All these possibilities hang in the air above our heads like the sword of Damocles. And yet we have to keep pushing. Because without the threat of repercussions for perpetrators, this kind of behavior won’t stop. And as we did during Occupy, we have to revel in this moment of unmasking for its own sake.
Yet we can and should look forward too. And if we are beginning to project beyond denouncement and punishment, the word “intersectional”—which has been derided of late—is crucial. We can make strides if we address harassment as part of a broader problem of worker exploitation and pervasive sexism. In other words, it’s not just about these several-dozen (or more) jerks, but about an entire workplace structure that is formed around gendered expectations of authority and dominance, one that celebrates individuals’ lopsided authority over other people’s lives. We are talking about a system that rewarded a man famous for cruelly firing people on TV with the highest office in the land.
We need a deeply intersectional approach to workplace inequality, as Rebecca Onion writes in Slate:
“We need to be unafraid to tie sexual harassment to other forms of violence against women—to see the connections between harassment and the pay gap, the lack of good child care, and the persistence of the second shift. We need to recognize how sexual harassment and racial injustice exist in symbiosis, and to think about how workers’ tenuous position at this particular moment in the history of capitalism has enabled sexual harassment to thrive.”
All this brings me to Dolly Parton. Don’t see the connection? Well, as I write and think and talk about harassment at work, I have been mentally going back to the feminist cult classic “9 to 5,” starring Jane Fonda, Parton and Lily Tomlin. My mom showed it to me at a young age and it made a lifelong impression.
Because slapstick comedy though it was, this film actually encapsulated both the nature of workplace sexism and a possible avenue for a solution. First of all, the three protagonists represent the way different forms of sexism in the workplace function to keep women down. In the film, our heroines all feel their boss’s sexist egotistical lying hypocritical bigotry differently: there’s the harried, overworked single mom, the go-getter whose ambitious ideas are stolen and undermined, and the secretary who is sexually harassed—and then isolated because people think she’s sleeping with the boss.

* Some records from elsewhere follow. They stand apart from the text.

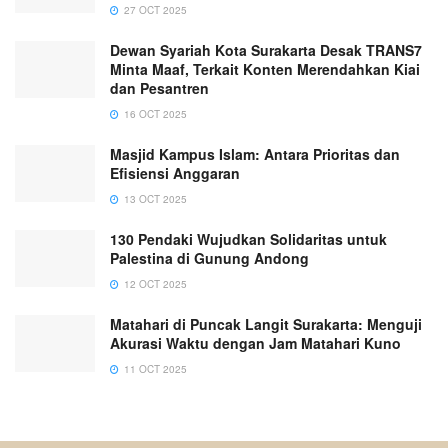
27 OCT 2025
Dewan Syariah Kota Surakarta Desak TRANS7
Minta Maaf, Terkait Konten Merendahkan Kiai
dan Pesantren
16 OCT 2025
Masjid Kampus Islam: Antara Prioritas dan
Efisiensi Anggaran
13 OCT 2025
130 Pendaki Wujudkan Solidaritas untuk
Palestina di Gunung Andong
12 OCT 2025
Matahari di Puncak Langit Surakarta: Menguji
Akurasi Waktu dengan Jam Matahari Kuno
11 OCT 2025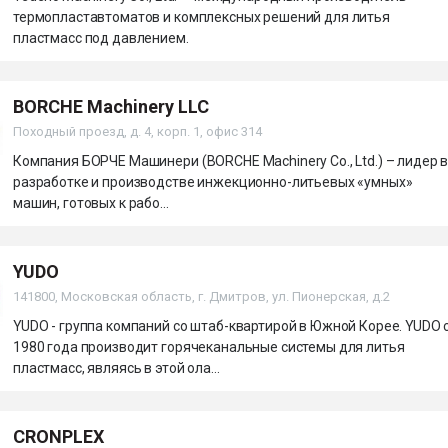
термопластавтоматов и комплексных решений для литья
пластмасс под давлением.
BORCHE Machinery LLC
Походный проезд, д. 4, корп. 1, офис 314
Компания БОРЧЕ Машинери (BORCHE Machinery Co., Ltd.) – лидер 
разработке и производстве инжекционно-литьевых «умных»
машин, готовых к рабо...
YUDO
141800, Московская область, г. Дмитров, ул. Пионерская, д.2
YUDO - группа компаний со штаб-квартирой в Южной Корее. YUDO 
1980 года производит горячеканальные системы для литья
пластмасс, являясь в этой ола...
CRONPLEX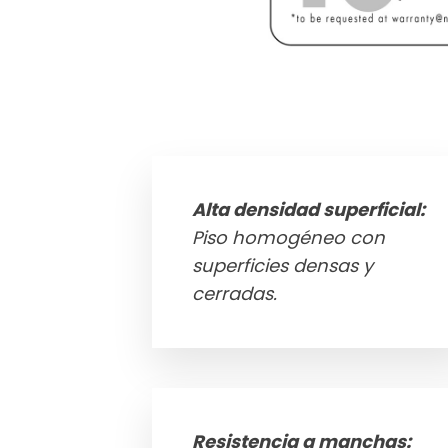
Alta densidad superficial:
Piso homogéneo con
superficies densas y
cerradas.
Resistencia a manchas: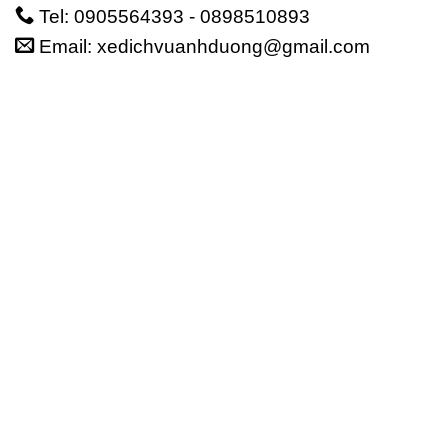
Tel: 0905564393 - 0898510893
Email: xedichvuanhduong@gmail.com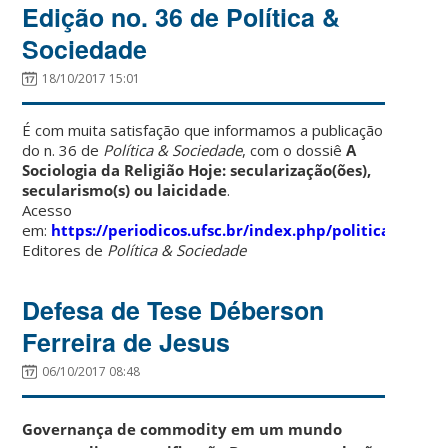
Edição no. 36 de Política &
Sociedade
18/10/2017 15:01
É com muita satisfação que informamos a publicação
do n. 36 de
Política & Sociedade
, com o dossiê
A
Sociologia da Religião Hoje: secularização(ões),
secularismo(s) ou laicidade
.
Acesso
em:
https://periodicos.ufsc.br/index.php/politica/index
Editores de
Política & Sociedade
Defesa de Tese Déberson
Ferreira de Jesus
06/10/2017 08:48
Governança de commodity em um mundo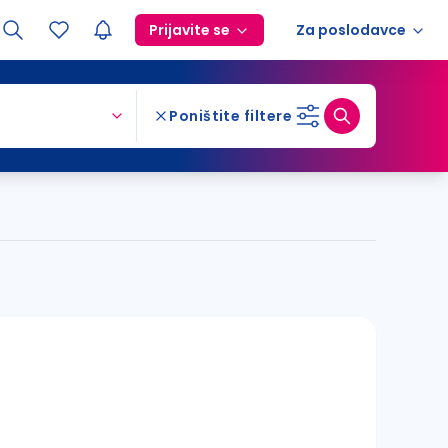
Prijavite se
Za poslodavce
Poništite filtere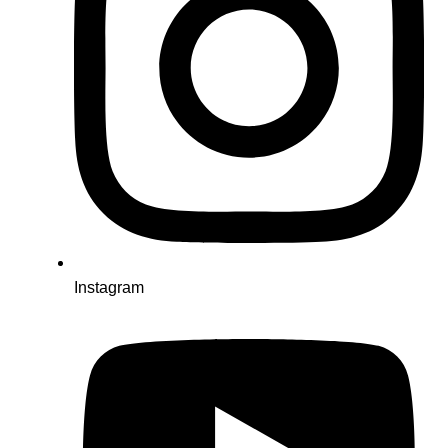
Instagram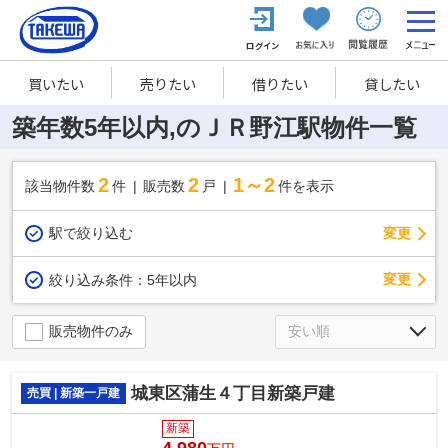
買いたい
売りたい
借りたい
貸したい
築年数5年以内,のＪＲ野江駅物件一覧
2
2
1～2
該当物件数
件
販売数
戸
件を表示
駅で絞り込む
変更
変更
絞り込み条件：
5年以内
販売物件のみ
城東区蒲生４丁目新築戸建
売買 | 新築一戸建
新築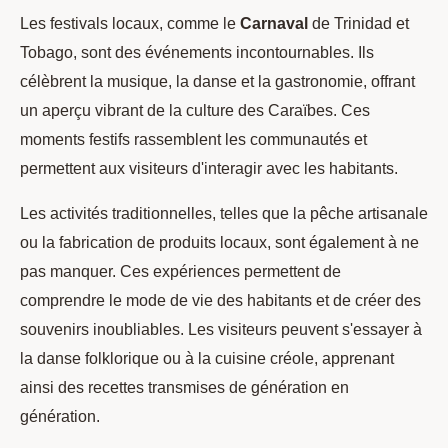
Les festivals locaux, comme le
Carnaval
de Trinidad et
Tobago, sont des événements incontournables. Ils
célèbrent la musique, la danse et la gastronomie, offrant
un aperçu vibrant de la culture des Caraïbes. Ces
moments festifs rassemblent les communautés et
permettent aux visiteurs d'interagir avec les habitants.
Les activités traditionnelles, telles que la pêche artisanale
ou la fabrication de produits locaux, sont également à ne
pas manquer. Ces expériences permettent de
comprendre le mode de vie des habitants et de créer des
souvenirs inoubliables. Les visiteurs peuvent s'essayer à
la danse folklorique ou à la cuisine créole, apprenant
ainsi des recettes transmises de génération en
génération.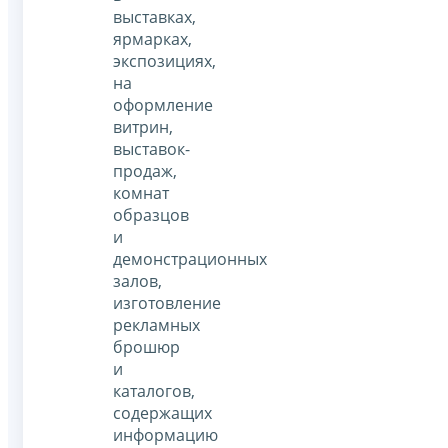
выставках,
ярмарках,
экспозициях,
на
оформление
витрин,
выставок-
продаж,
комнат
образцов
и
демонстрационных
залов,
изготовление
рекламных
брошюр
и
каталогов,
содержащих
информацию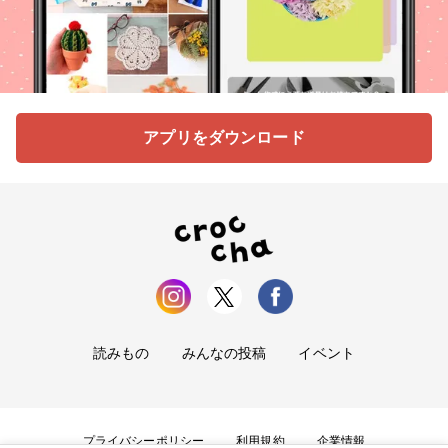
アプリをダウンロード
読みもの
みんなの投稿
イベント
プライバシーポリシー
利用規約
企業情報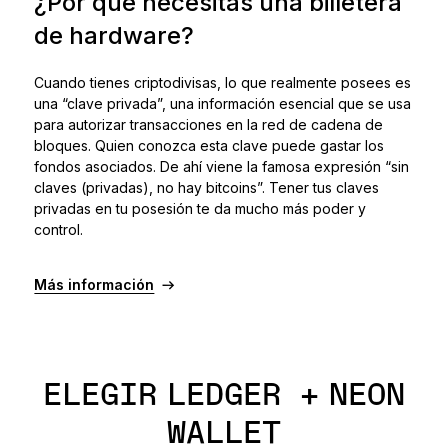
¿Por qué necesitas una billetera
de hardware?
Cuando tienes criptodivisas, lo que realmente posees es
una “clave privada”, una información esencial que se usa
para autorizar transacciones en la red de cadena de
bloques. Quien conozca esta clave puede gastar los
fondos asociados. De ahí viene la famosa expresión “sin
claves (privadas), no hay bitcoins”. Tener tus claves
privadas en tu posesión te da mucho más poder y
control.
Más información
ELEGIR LEDGER + NEON
WALLET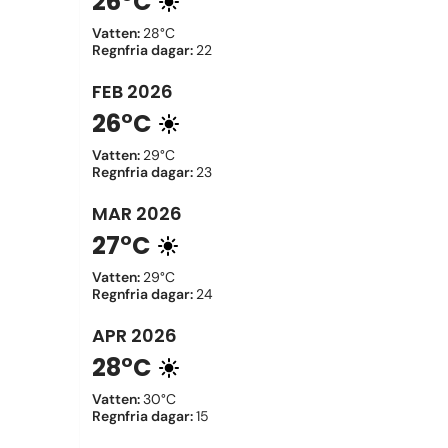
26°C
Vatten
:
28°C
Regnfria dagar
:
22
FEB
2026
26°C
Vatten
:
29°C
Regnfria dagar
:
23
MAR
2026
27°C
Vatten
:
29°C
Regnfria dagar
:
24
APR
2026
28°C
Vatten
:
30°C
Regnfria dagar
:
15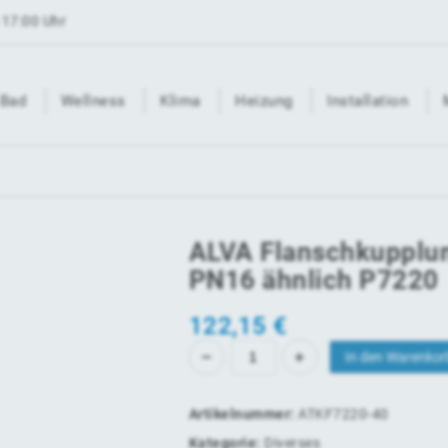
 17:00 Uhr
Bad
Wellness
Klima
Heizung
Installation
ALVA Flanschkupplu
PN16 ähnlich P7220
122,15
€
In den Warenkor
Artikelnummer:
ATKF7220-40
Kategorie:
Diverses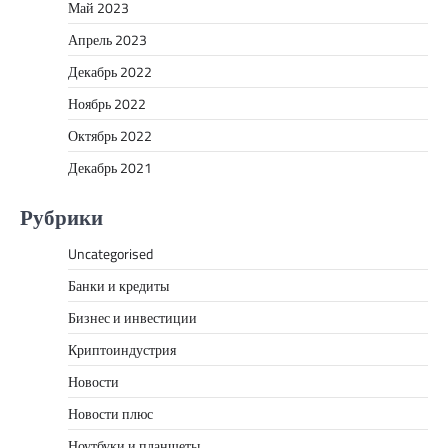
Май 2023
Апрель 2023
Декабрь 2022
Ноябрь 2022
Октябрь 2022
Декабрь 2021
Рубрики
Uncategorised
Банки и кредиты
Бизнес и инвестиции
Криптоиндустрия
Новости
Новости плюс
Ноутбуки и планшеты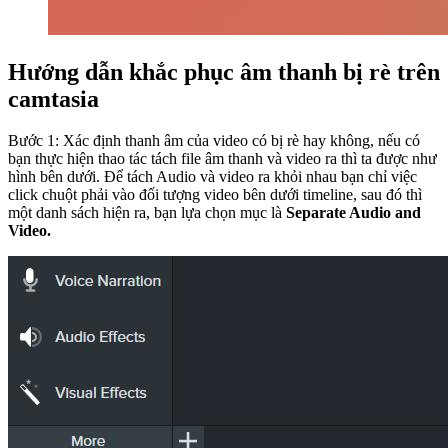
Hướng dẫn khắc phục âm thanh bị rè trên
camtasia
Bước 1: Xác định thanh âm của video có bị rè hay không, nếu có
bạn thực hiện thao tác tách file âm thanh và video ra thì ta được như
hình bên dưới. Để tách Audio và video ra khỏi nhau bạn chỉ việc
click chuột phải vào đối tượng video bên dưới timeline, sau đó thì
một danh sách hiện ra, bạn lựa chọn mục là
Separate Audio and
Video.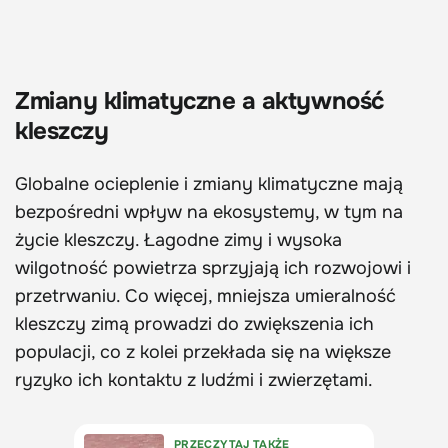
Zmiany klimatyczne a aktywność
kleszczy
Globalne ocieplenie i zmiany klimatyczne mają
bezpośredni wpływ na ekosystemy, w tym na
życie kleszczy. Łagodne zimy i wysoka
wilgotność powietrza sprzyjają ich rozwojowi i
przetrwaniu. Co więcej, mniejsza umieralność
kleszczy zimą prowadzi do zwiększenia ich
populacji, co z kolei przekłada się na większe
ryzyko ich kontaktu z ludźmi i zwierzętami.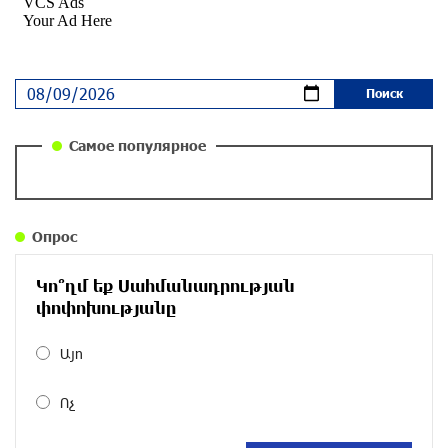
около одного месяца назад
Ложная дилемма мандатов: почему тема
парламентского бойкота оппозиции - пустая
повестка дня? «Паст»
около одного месяца назад
Самое популярное
Правовой терроризм как начало падения
власти: пример Гагика Царукяна и горькие
уроки истории: «Паст»
Опрос
около одного месяца назад
Կո՞ղմ եք Սահմանադրության
Размик Марукян стал обладателем бронзовой
փոփոխությանը
медали XV Международного конкурса артистов
балета
Այո
около одного месяца назад
Ոչ
«Росатом» готов построить новые АЭС, чтобы
избежать энергодефицита в Армении: Алексей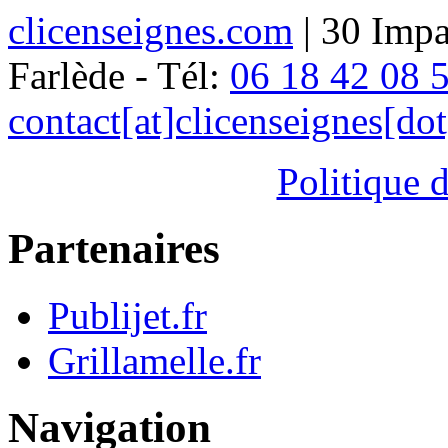
clicenseignes.com
| 30 Impa
Farlède - Tél:
06 18 42 08 
contact[at]clicenseignes[do
Politique d
Partenaires
Publijet.fr
Grillamelle.fr
Navigation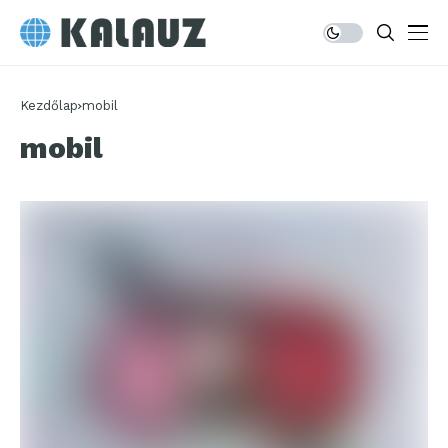
Kezdőlap
mobil
mobil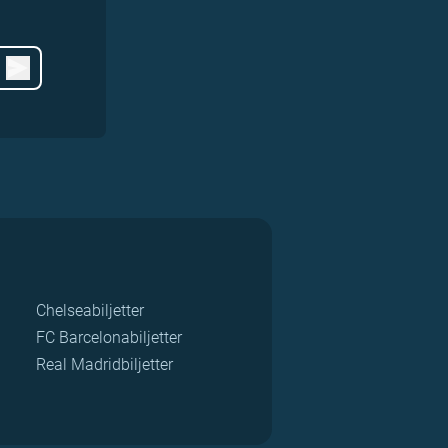
Chelseabiljetter
FC Barcelonabiljetter
Real Madridbiljetter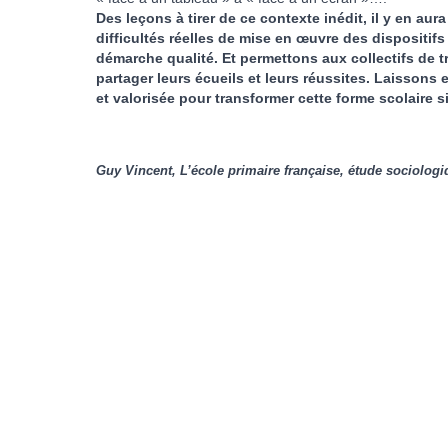
Des leçons à tirer de ce contexte inédit, il y en au
difficultés réelles de mise en œuvre des dispositi
démarche qualité. Et permettons aux collectifs de t
partager leurs écueils et leurs réussites. Laissons 
et valorisée pour transformer cette forme scolaire s
Guy Vincent, L’école primaire française, étude sociologi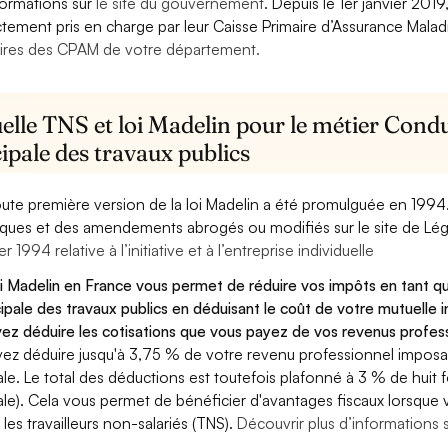
formations sur
le site du gouvernement
. Depuis le 1er janvier 201
ctement pris en charge par leur Caisse Primaire d’Assurance Mala
ires des CPAM de votre département.
lle TNS et loi Madelin pour le métier Condu
ipale des travaux publics
oute première version de la loi Madelin a été promulguée en 1994
diques et des amendements abrogés ou modifiés sur le site de Lég
er 1994 relative à l’initiative et à l’entreprise individuelle
oi Madelin en France vous permet de réduire vos impôts en tant q
cipale des travaux publics en déduisant le coût de votre mutuell
ez déduire les cotisations que vous payez de vos revenus professi
ez déduire jusqu'à 3,75 % de votre revenu professionnel imposab
ale. Le total des déductions est toutefois plafonné à 3 % de huit f
ale). Cela vous permet de bénéficier d'avantages fiscaux lorsque
 les travailleurs non-salariés (TNS).
Découvrir plus d’informations 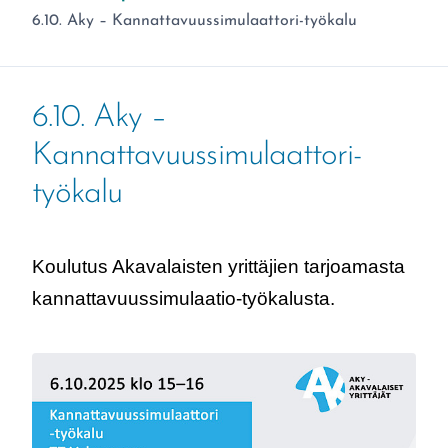
Olet täällä:
6.10. Aky – Kannattavuussimulaattori-työkalu
6.10. Aky –
Kannattavuussimulaattori-
työkalu
Koulutus Akavalaisten yrittäjien tarjoamasta
kannattavuussimulaatio-työkalusta.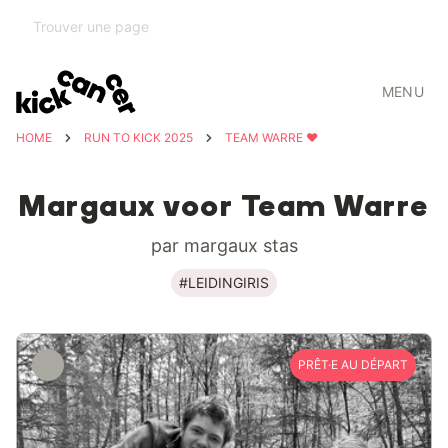
MENU
HOME
RUN TO KICK 2025
TEAM WARRE ❤️
Margaux voor Team Warre
par margaux stas
#LEIDINGIRIS
PRÊT·E AU DÉPART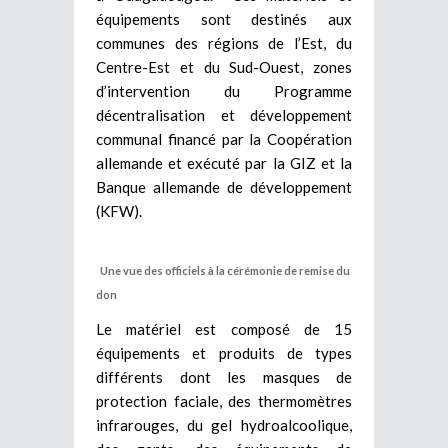
équipements sont destinés aux
communes des régions de l’Est, du
Centre-Est et du Sud-Ouest, zones
d’intervention du Programme
décentralisation et développement
communal financé par la Coopération
allemande et exécuté par la GIZ et la
Banque allemande de développement
(KFW).
Une vue des officiels à la cérémonie de remise du
don
Le matériel est composé de 15
équipements et produits de types
différents dont les masques de
protection faciale, des thermomètres
infrarouges, du gel hydroalcoolique,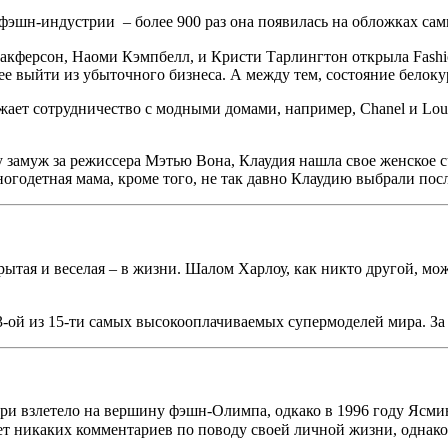
 фэшн-индустрии – более 900 раз она появилась на обложках с
акферсон, Наоми Кэмпбелл, и Кристи Тарлингтон открыла Fashion
ее выйти из убыточного бизнеса. А между тем, состояние белоку
ает сотрудничество с модными домами, например, Chanel и Loui
у замуж за режиссера Мэтью Вона, Клаудия нашла свое женское с
ногодетная мама, кроме того, не так давно Клаудию выбрали 
крытая и веселая – в жизни. Шалом Харлоу, как никто другой, м
3-ой из 15-ти самых высокооплачиваемых супермоделей мира. За
и взлетело на вершину фэшн-Олимпа, одкако в 1996 году Ясмин
т никаких комментариев по поводу своей личной жизни, однако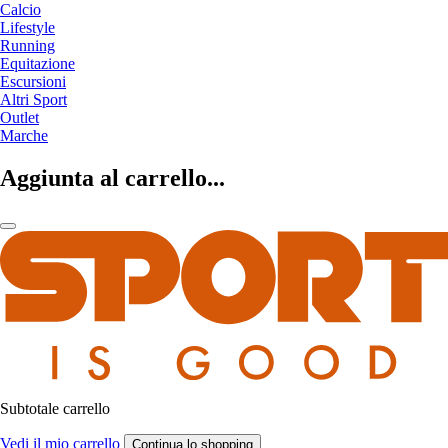
Calcio
Lifestyle
Running
Equitazione
Escursioni
Altri Sport
Outlet
Marche
Aggiunta al carrello...
Subtotale carrello
Vedi il mio carrello
Continua lo shopping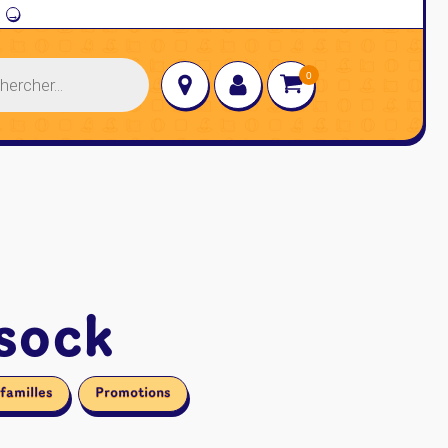
→
 sock
familles
Promotions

In the film, the different characters come together and punish their boss with an absurd kidnapping that provides the tension and laughter. But their uprising goes further than that: they actually replace him as a sort of secret cabal, and institute a matriarchal paradise in the office. Together, they enact an agenda which includes equal pay, in-office daycare, job-sharing (my personal fantasy) and an office-sponsored rehab program among other innovations.
This is the only way forward, the only way to build. We need to fire and chastise perpetrators, but this alone won’t eliminate the abuse of workers. Changing the nature of contemporary work from the bottom up could make a dent. At the very least, a robust safety net both within companies and in general keeps people on the bottom rung from being so incredibly vulnerable.
I wonder whether the women in elite professions who have constituted the majority of storytellers in this round of the “reckoning” have the will to harness their fury and desire for retribution into a meaningful redistribution of power that might also eliminate some of their own perks. But even more doubtful is whether the white male power holders—especially in our reactionary political climate—will allow anything other than cosmetic changes.
The views and opinions expressed in this article are the author’s own and do not necessarily reflect those of Lilith Magazine.